Adult males ranges from 45–52 cm (18–21 inches) and from 888 to 1400 grams (1.9 to 3.1 lbs), while females range from 40–50 cm (16–20 inches) and from 500 to 1182 grams (1.1 to 2.6 lbs). The species is aptly named for its golden-yellow eye. Adult males have a dark head with a greenish gloss and a circular white patch below the eye, a dark back and a white neck and belly. Adult females have a brown head and a mostly grey body. Their legs and feet are orange-yellow.

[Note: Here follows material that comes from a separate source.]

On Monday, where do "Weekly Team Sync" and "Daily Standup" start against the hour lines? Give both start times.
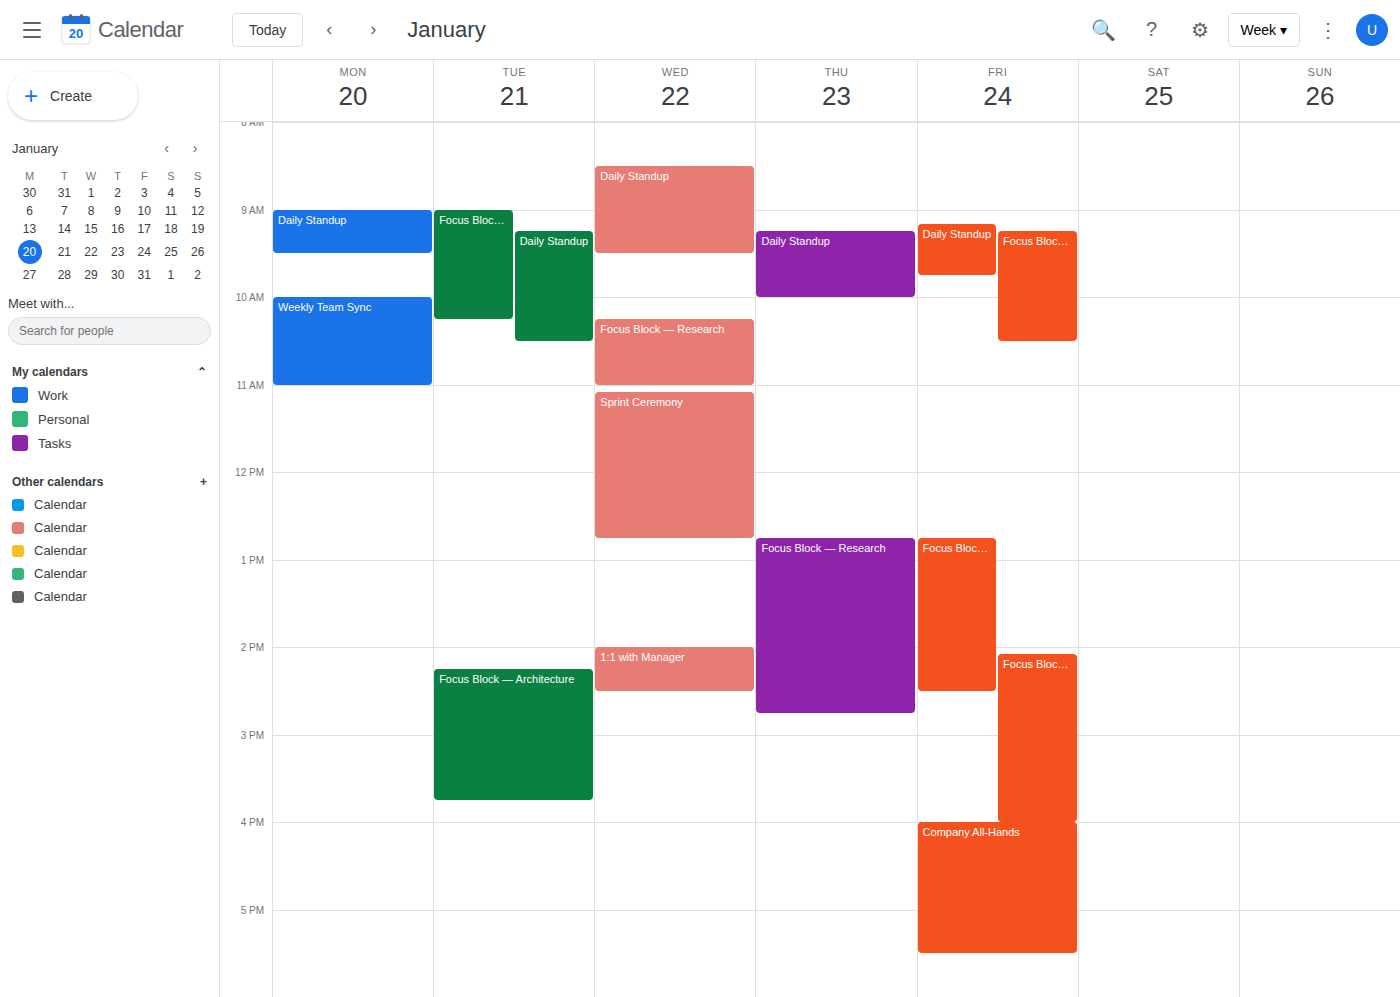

They are migratory and most winter in protected coastal waters or open inland waters at more temperate latitudes. Naturally, they nest in cavities in large trees. They will readily use nestboxes, and this has enabled a healthy breeding population to establish in Scotland where they are increasing and slowly spreading with the help of nestboxes. They are usually quite common in winter around lakes of Britain and some are being encouraged to nest in nestboxes which are put up to try and have them there all year round.Average egg size is a breadth of 43.3 mm (1.7 inches), a length of 59.3 mm (2.3 inches) and a weight of 64 grams (2.3 oz). The incubation period ranges from 28 to 32 days. The female does all the incubating and is abandoned by the male about 1 to 2 weeks into incubation. The young remain in the nest for about 24–36 hours. The young are capable of flight at 55–65 days of age.
These diving birds forage underwater. Year-round, about 32% of their prey is crustaceans, 28% is aquatic insects and 10% is molluscs. Insects are the predominant prey while nesting and crustaceans are the predominant prey during migration and winter. Locally, fish eggs and aquatic plants can be important foods.